> [Directions for this task] Lines from the one with "написано, но и от того, как." up to and including the one with "Fortuna, assume seu" are to be copied exactly from the records below, without their pictures.

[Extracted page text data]
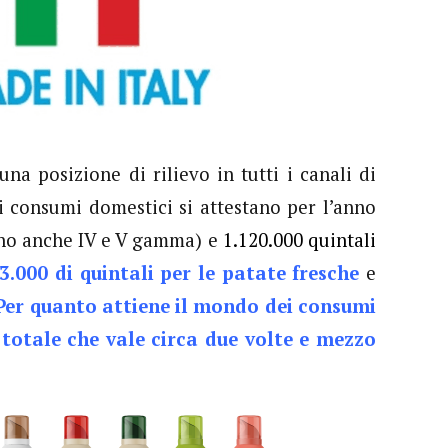
na posizione di rilievo in tutti i canali di
i consumi domestici si attestano per l’anno
no anche IV e V gamma) e
1.120.000 quintali
3.000 di quintali per le patate fresche
e
Per quanto attiene il mondo dei consumi
totale che vale circa due volte e mezzo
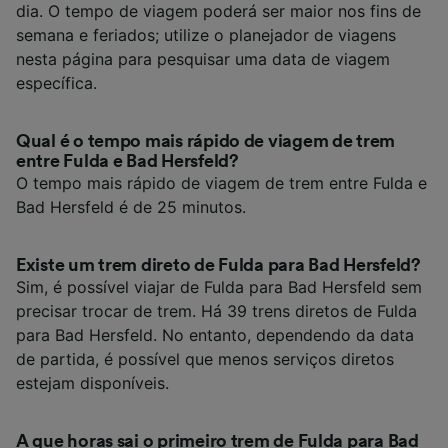
dia. O tempo de viagem poderá ser maior nos fins de
semana e feriados; utilize o planejador de viagens
nesta página para pesquisar uma data de viagem
específica.
Qual é o tempo mais rápido de viagem de trem
entre Fulda e Bad Hersfeld?
O tempo mais rápido de viagem de trem entre Fulda e
Bad Hersfeld é de 25 minutos.
Existe um trem direto de Fulda para Bad Hersfeld?
Sim, é possível viajar de Fulda para Bad Hersfeld sem
precisar trocar de trem. Há 39 trens diretos de Fulda
para Bad Hersfeld. No entanto, dependendo da data
de partida, é possível que menos serviços diretos
estejam disponíveis.
A que horas sai o primeiro trem de Fulda para Bad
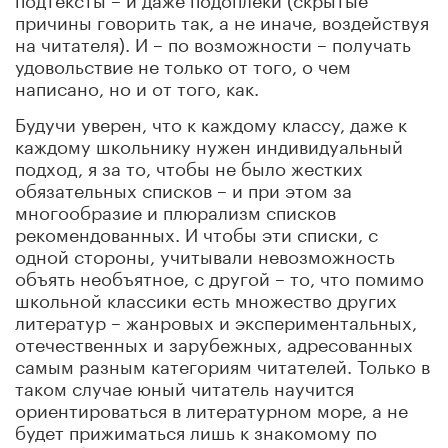
причины говорить так, а не иначе, воздействуя
на читателя). И – по возможности – получать
удовольствие не только от того, о чем
написано, но и от того, как.
Будучи уверен, что к каждому классу, даже к
каждому школьнику нужен индивидуальный
подход, я за то, чтобы не было жестких
обязательных списков – и при этом за
многообразие и плюрализм списков
рекомендованных. И чтобы эти списки, с
одной стороны, учитывали невозможность
объять необъятное, с другой – то, что помимо
школьной классики есть множество других
литератур – жанровых и экспериментальных,
отечественных и зарубежных, адресованных
самым разным категориям читателей. Только в
таком случае юный читатель научится
ориентироваться в литературном море, а не
будет прижиматься лишь к знакомому по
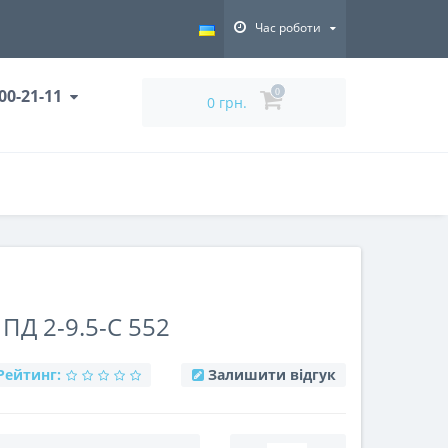
Час роботи
000-21-11
0
0 грн.
Д 2-9.5-С 552
Рейтинг:
Залишити відгук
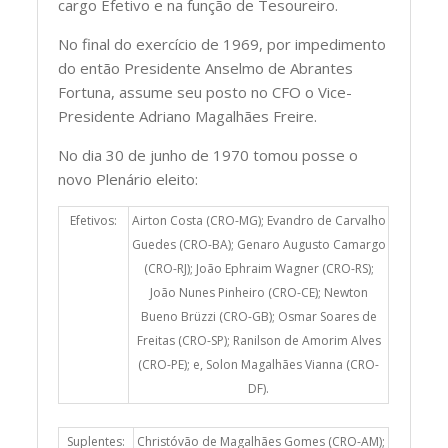
cargo Efetivo e na função de Tesoureiro.
No final do exercício de 1969, por impedimento
do então Presidente Anselmo de Abrantes
Fortuna, assume seu posto no CFO o Vice-
Presidente Adriano Magalhães Freire.
No dia 30 de junho de 1970 tomou posse o
novo Plenário eleito:
Efetivos:
Airton Costa (CRO-MG); Evandro de Carvalho
Guedes (CRO-BA); Genaro Augusto Camargo
(CRO-RJ); João Ephraim Wagner (CRO-RS);
João Nunes Pinheiro (CRO-CE); Newton
Bueno Brüzzi (CRO-GB); Osmar Soares de
Freitas (CRO-SP); Ranilson de Amorim Alves
(CRO-PE); e, Solon Magalhães Vianna (CRO-
DF).
Suplentes:
Christóvão de Magalhães Gomes (CRO-AM);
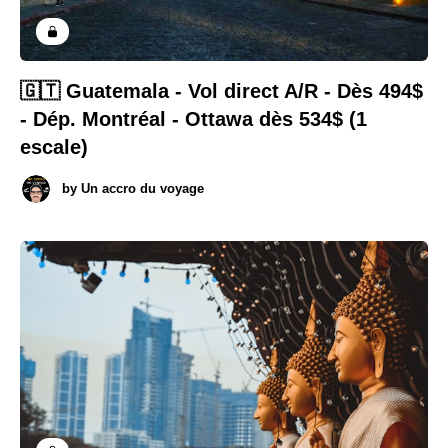
🇬🇹 Guatemala - Vol direct A/R - Dès 494$
- Dép. Montréal - Ottawa dès 534$ (1
escale)
by
Un accro du voyage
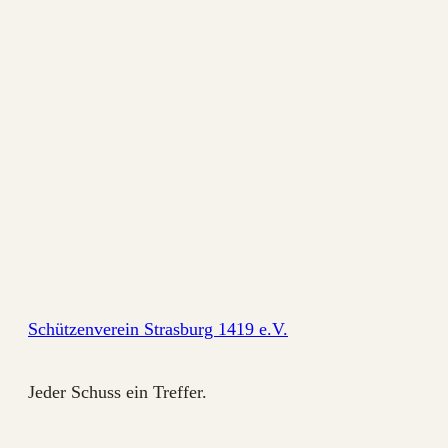
Schützenverein Strasburg 1419 e.V.
Jeder Schuss ein Treffer.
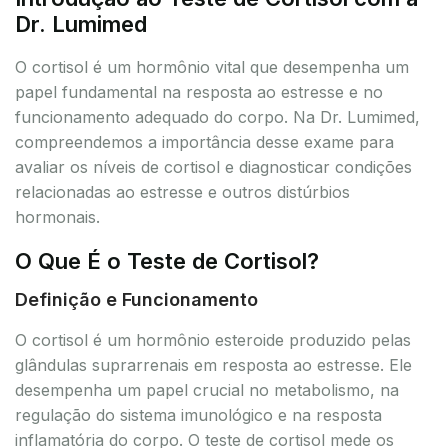
Dr. Lumimed
O cortisol é um hormônio vital que desempenha um
papel fundamental na resposta ao estresse e no
funcionamento adequado do corpo. Na Dr. Lumimed,
compreendemos a importância desse exame para
avaliar os níveis de cortisol e diagnosticar condições
relacionadas ao estresse e outros distúrbios
hormonais.
O Que É o Teste de Cortisol?
Definição e Funcionamento
O cortisol é um hormônio esteroide produzido pelas
glândulas suprarrenais em resposta ao estresse. Ele
desempenha um papel crucial no metabolismo, na
regulação do sistema imunológico e na resposta
inflamatória do corpo. O teste de cortisol mede os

> [The completed task]
написано, но и от того, как.
Будучи уверен, что к каждому классу, даже к
каждому школьнику нужен индивидуальный
подход, я за то, чтобы не было жестких
обязательных списков – и при этом за
многообразие и плюрализм списков
рекомендованных. И чтобы эти списки, с
одной стороны, учитывали невозможность
объять необъятное, с другой – то, что помимо
школьной классики есть множество других
литератур – жанровых и экспериментальных,
отечественных и зарубежных, адресованных
самым разным категориям читателей. Только в
таком случае юный читатель научится
ориентироваться в литературном море, а не
будет прижиматься лишь к знакомому по
Час роботи
000-21-11
0
0 грн.
Д 2-9.5-С 552
Рейтинг:
Залишити відгук
cargo Efetivo e na função de Tesoureiro.
No final do exercício de 1969, por impedimento
do então Presidente Anselmo de Abrantes
Fortuna, assume seu posto no CFO o Vice-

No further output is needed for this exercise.